In kindergarten

Teacher: Program is more than play

Teacher: Program is more than play

May 05, 2003

"Baby-sitting service" or school class?

Last month, Washington County Commissioner John C. Munson drew strong reactions, pro and con, when he called for kindergarten to be abolished. He described it as "a full-time baby-sitting service ... so the parents can go to work."

The Herald-Mail decided to observe a Washington County kindergarten class to see if Munson was right.

Eastern Elementary School has one of the few full-day kindergarten programs in Washington County, but other schools expect to add it in the next few years. Therefore, Becky Myers sometimes has representatives from other schools watching her work.

Myers started teaching in 1978. She moved into early childhood education and kindergarten in 1990.

Asked about playtime in kindergarten, she said, "It used to be part of it, but for the past five years, we've been slowly getting away from that."


Myers' classroom is a whirl of stimuli. The walls are plastered with signs, boards and posters highlighting everyday things and how to spell them.

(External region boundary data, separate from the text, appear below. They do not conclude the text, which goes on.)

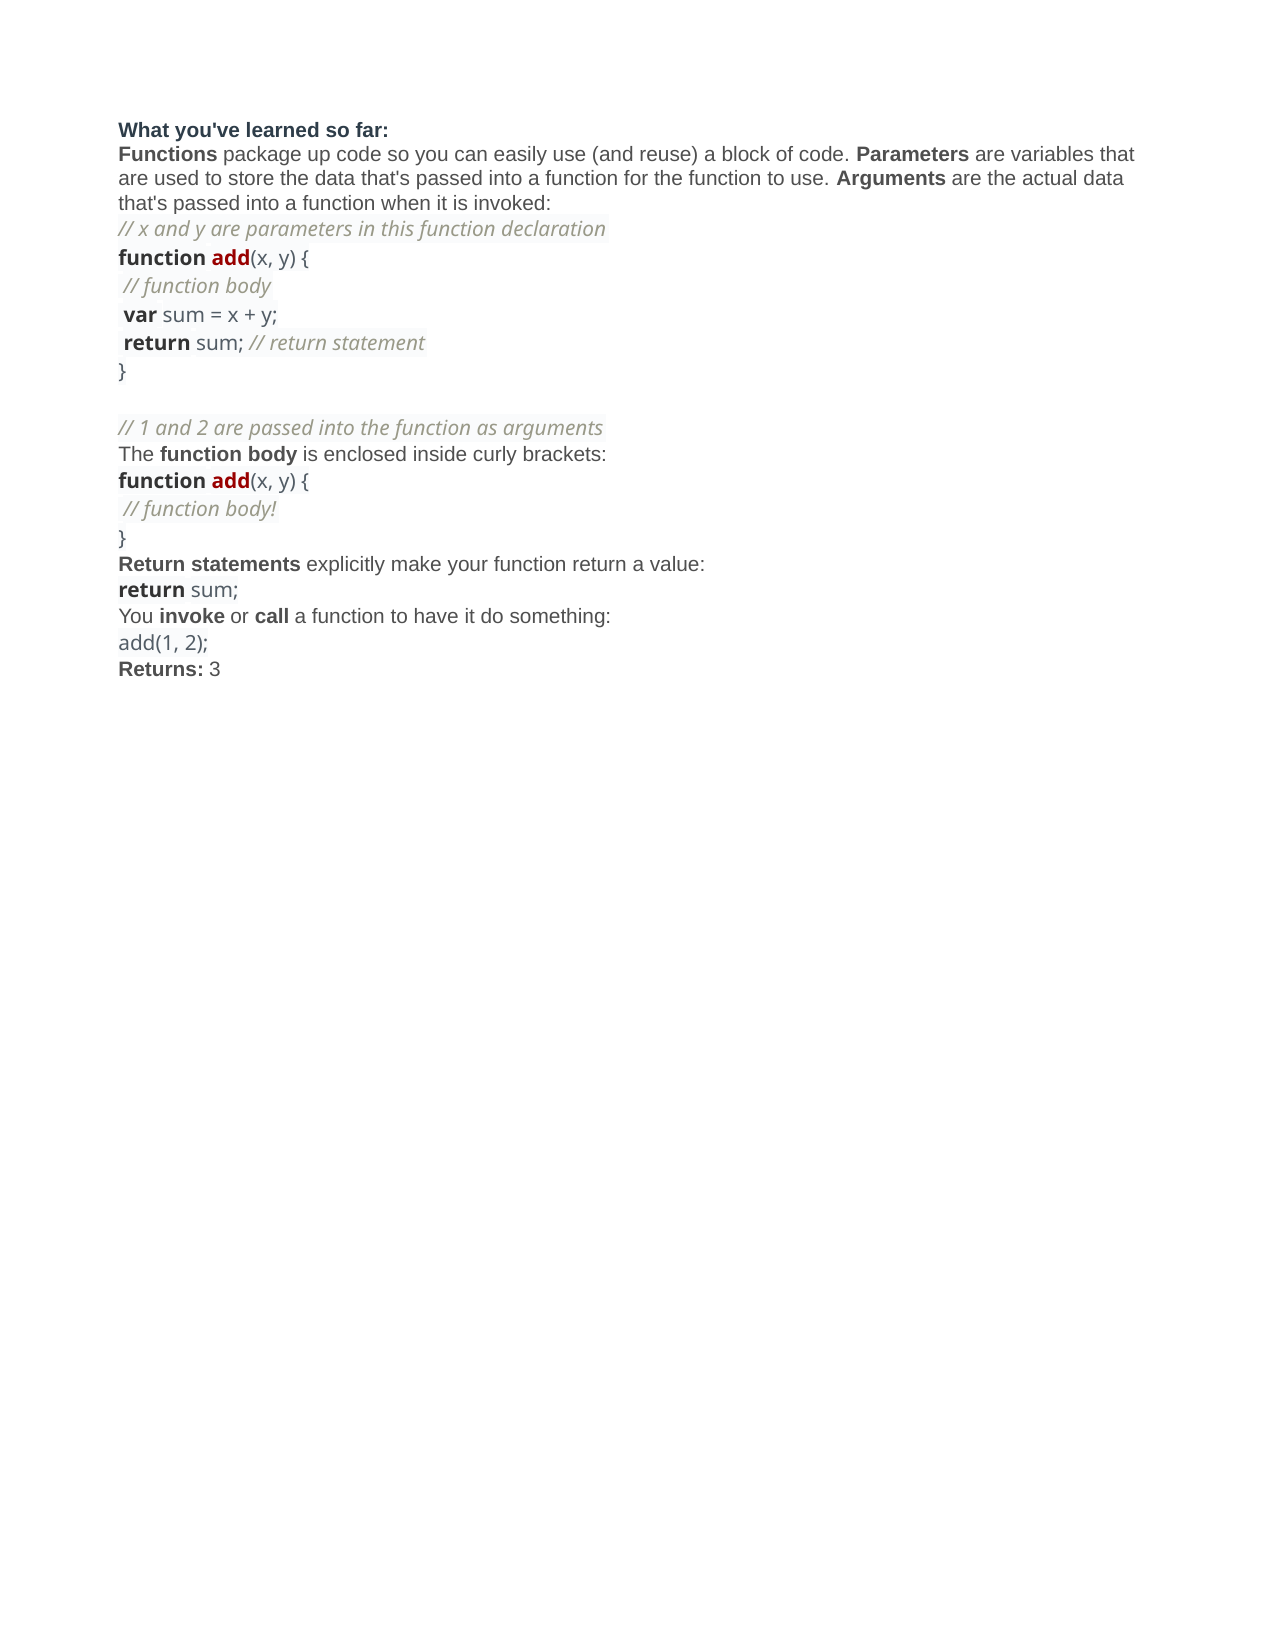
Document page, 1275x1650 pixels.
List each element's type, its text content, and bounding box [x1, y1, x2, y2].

subtitle What you've learned so far: [118, 118, 1157, 142]
text The function body is enclosed inside curly brackets: [118, 442, 1157, 466]
text You invoke or call a function to have it do something: [118, 604, 1157, 628]
text function add(x, y) { // function body! } [118, 466, 1157, 551]
text Functions package up code so you can easily use (and reuse) a block of code. Parameters are variables that are used to store the data that's passed into a function for the function to use. Arguments are the actual data that's passed into a function when it is invoked: [118, 142, 1157, 214]
text Returns: 3 [118, 657, 1157, 681]
text return sum; [118, 576, 1157, 604]
text add(1, 2); [118, 628, 1157, 657]
text // x and y are parameters in this function declaration function add(x, y) { // function body var sum = x + y; return sum; // return statement } // 1 and 2 are passed into the function as arguments [118, 214, 1157, 442]
text Return statements explicitly make your function return a value: [118, 551, 1157, 576]
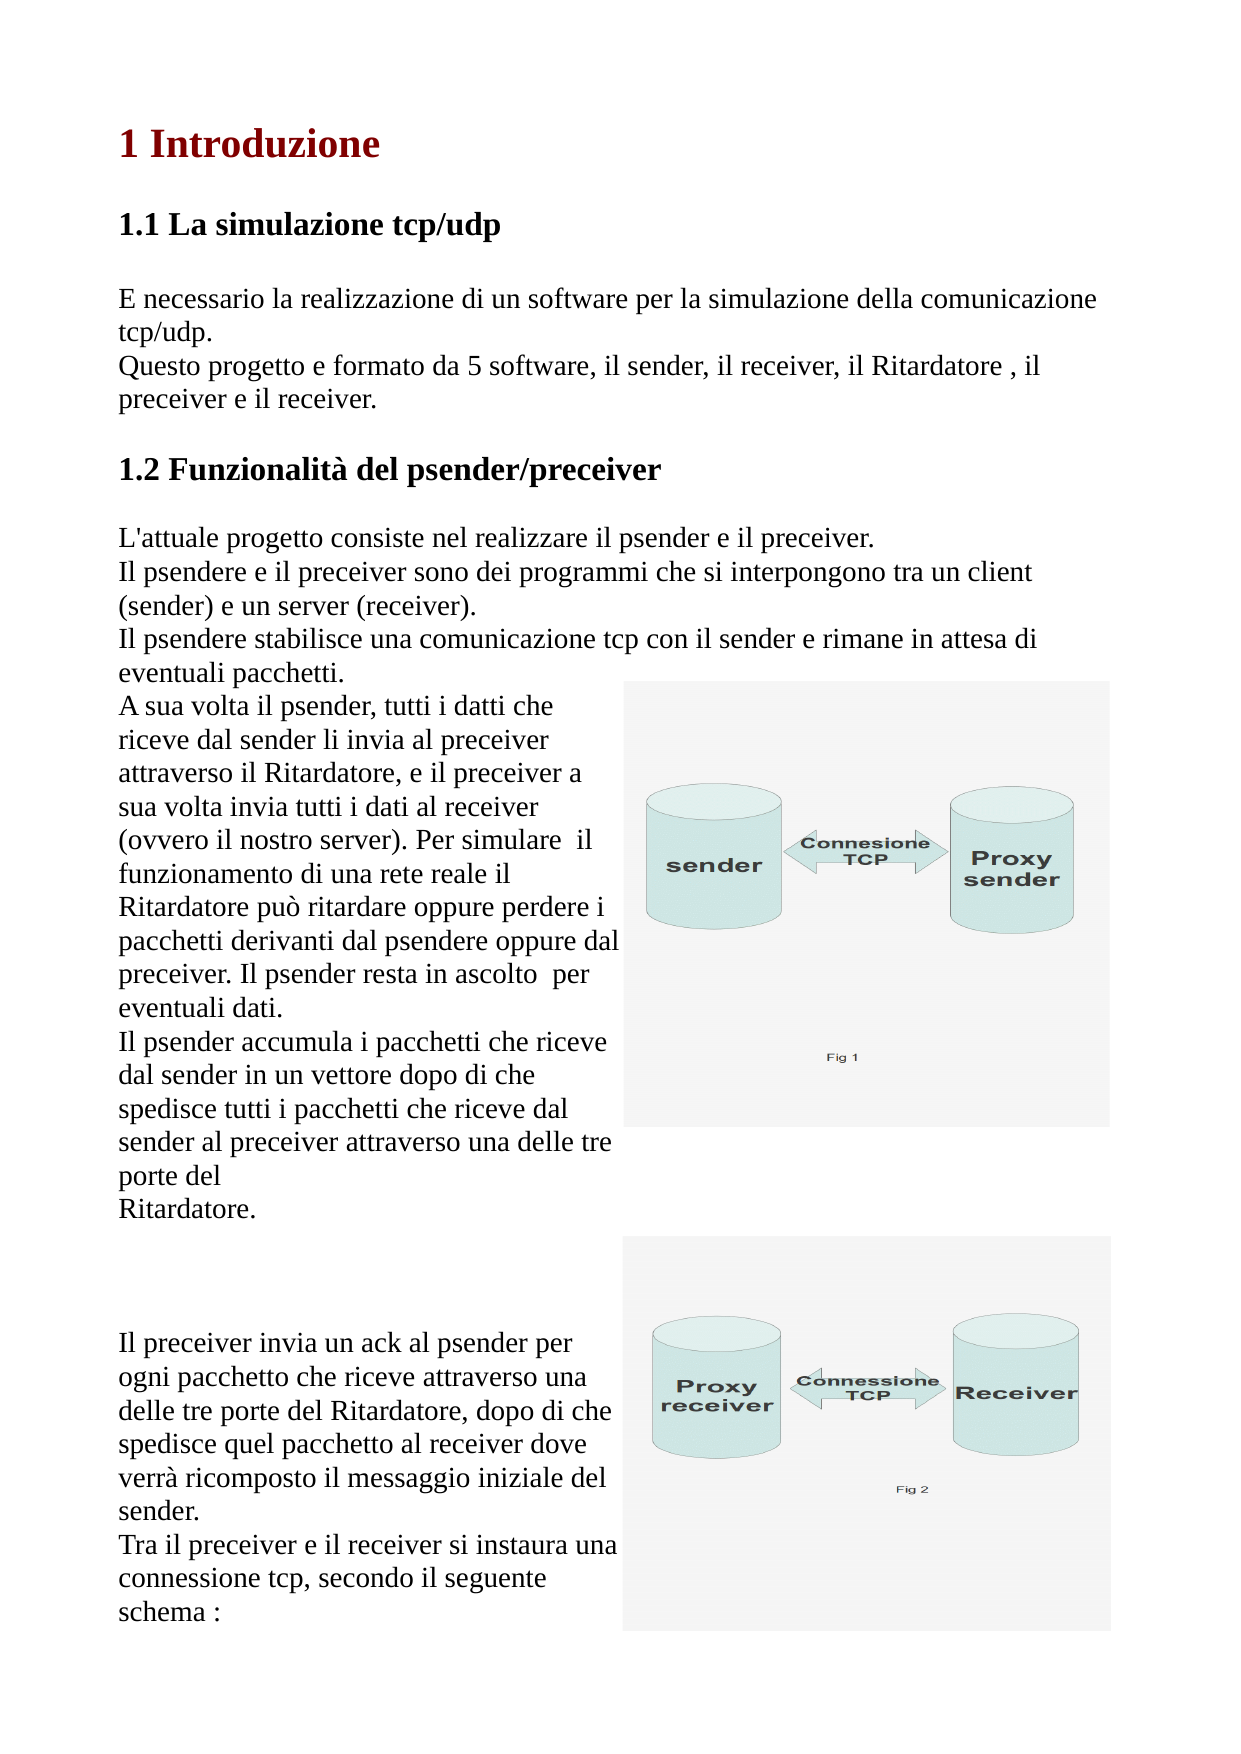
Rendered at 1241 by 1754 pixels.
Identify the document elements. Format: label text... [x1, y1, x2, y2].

text 1 Introduzione [118, 118, 1122, 166]
text Il psendere e il preceiver sono dei programmi che si interpongono tra un client (sender) e un server (receiver). [118, 554, 1122, 621]
text schema : [118, 1594, 622, 1627]
text Il psender accumula i pacchetti che riceve dal sender in un vettore dopo di che spedisce tutti i pacchetti che riceve dal sender al preceiver attraverso una delle tre porte del [118, 1024, 1122, 1191]
text L'attuale progetto consiste nel realizzare il psender e il preceiver. [118, 521, 1122, 554]
text E necessario la realizzazione di un software per la simulazione della comunicazione tcp/udp. [118, 281, 1122, 348]
text 1.2 Funzionalità del psender/preceiver [118, 449, 1122, 487]
text [1111, 1594, 1122, 1627]
text Il psendere stabilisce una comunicazione tcp con il sender e rimane in attesa di eventuali pacchetti. [118, 621, 1122, 688]
text Ritardatore. [118, 1191, 1122, 1225]
picture [623, 681, 1110, 1127]
text Questo progetto e formato da 5 software, il sender, il receiver, il Ritardatore , il preceiver e il receiver. [118, 348, 1122, 415]
text Il preceiver invia un ack al psender per ogni pacchetto che riceve attraverso una delle tre porte del Ritardatore, dopo di che spedisce quel pacchetto al receiver dove verrà ricomposto il messaggio iniziale del sender. [118, 1326, 622, 1527]
picture [622, 1236, 1111, 1631]
text Tra il preceiver e il receiver si instaura una connessione tcp, secondo il seguente [118, 1527, 622, 1594]
text A sua volta il psender, tutti i datti che riceve dal sender li invia al preceiver attraverso il Ritardatore, e il preceiver a sua volta invia tutti i dati al receiver (ovvero il nostro server). Per simulare il funzionamento di una rete reale il Ritardatore può ritardare oppure perdere i pacchetti derivanti dal psendere oppure dal preceiver. Il psender resta in ascolto per eventuali dati. [118, 688, 623, 1024]
text 1.1 La simulazione tcp/udp [118, 204, 1122, 243]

Her 20 students can refer to the walls for adjectives (happy, sad, shy, sick, embarrassed), creatures (cat, mouse, butterfly, bat) or nicknames for relatives (granny, pappy, nutter, mimaw).

Colors, numbers, the alphabet, more colors, more numbers - there's little blank wall space left.

Shelves are stocked with videotapes and games ranging from dominoes to Candyland.

Signs over a child-level sink urge students to be caring and show respect, citizenship, fairness, responsibility and trustworthiness.

A series of posters over their storage cubbies reminds them to cover their coughs, use words when they're angry, wash their hands and share.

Shortly before 9 a.m. this day, Myers' class listens to the daily announcements on closed-circuit TV. Students sing "The Star-Spangled Banner"; they recite the Pledge of Allegiance; they choose shrimp poppers or a fish sandwich for lunch.

Today's Star of the Day student points on the front board to the month, spelling it letter by letter. He correctly picks the day of the week and date. He looks out the window for the weather.

The class sits cross-legged on the floor to listen to a student teacher read aloud "Rain Forest Babies."

Myers gives the class its first assignment of the day: Look at a series of sketches of flowers. Put them in order, smallest to largest. Color them.

Myers reminds the children how to write the numbers they need. "Around the tree, around the tree, is 3," they chant together. "Down and over, down some more. That's the way we make a 4."

With the class busy, Myers works on reading with some students at a crescent-shaped table. Two boys take turns going through a short book about a trip to the grocery store. As one reads a page aloud, the other follows along, pointing to each word.

Myers pauses several times for questions. What are some examples of fruit? What is healthy food? What did the characters not buy at the store?

Next, two other boys read "Hide and Seek" and get a mini-quiz.

Did the boy find who he was looking for? How did he feel? What's a good place to hide at your house?

"The water filled the glass," a girl reads from her book. Myers asks if she can read the sentence backwards. She does.

While they're not reading with Myers, some students spread out on the carpet with giant books. "Here lies a greedy girl, Jane Beven," one book says. "Whose breakfasts hardly ever stopped. One morning at half past eleven/She snapped and crackled and popped."

Myers has broken up her average day into 12 approximate segments. She has just finished the first period, "Guided reading."

One period is for lunch, one is for "rest," another is for physical education. Every other segment is used for reading, writing, math or science.

Often, lessons overlap. While Myers and the children read "Whose Eggs Are These?," they learn how a crocodile lays eggs, that a baby eagle is an eaglet, that a dinosaur egg is fossilized. Myers explains some tricky spellings - the silent "E" on "turtle," the "AU" in "dinosaur" - so they can write their own sentences about hatching eggs.

It's only 10:30 a.m. There's still about five hours of instruction to go.

"Play is very important. Play is child's work," Myers said during an interview. "But we don't have (much) time."

Kindergartners follow schedules

A large easel in Becky Myers' kindergarten classroom shows her typical day:

9 to 10 a.m. - Guided reading

10 to 10:30 a.m. - Shared reading

10:30 to 11 a.m. - Response to shared reading

11 to 11:30 a.m. - Interactive writing

11:30 to noon - Lunch

noon to 12:15 p.m. - Read aloud: comprehension skills

12:15 to 1 p.m. - Physical education

1 to 1:30 p.m. - Rest

1:30 to 2 p.m. - Science activities

2 to 2:15 p.m. - Phonemic awareness (speech sounds)

2:15 to 2:45 p.m. - Independent reading

2:45 to 3:10 p.m. - Math

3:15 p.m. - Dismissal

(Note: In March, the school district added 30 minutes to each day to make up for days lost to heavy snow. This pushed the dismissal time for Myers' class from 3:15 p.m. to 3:45 p.m.)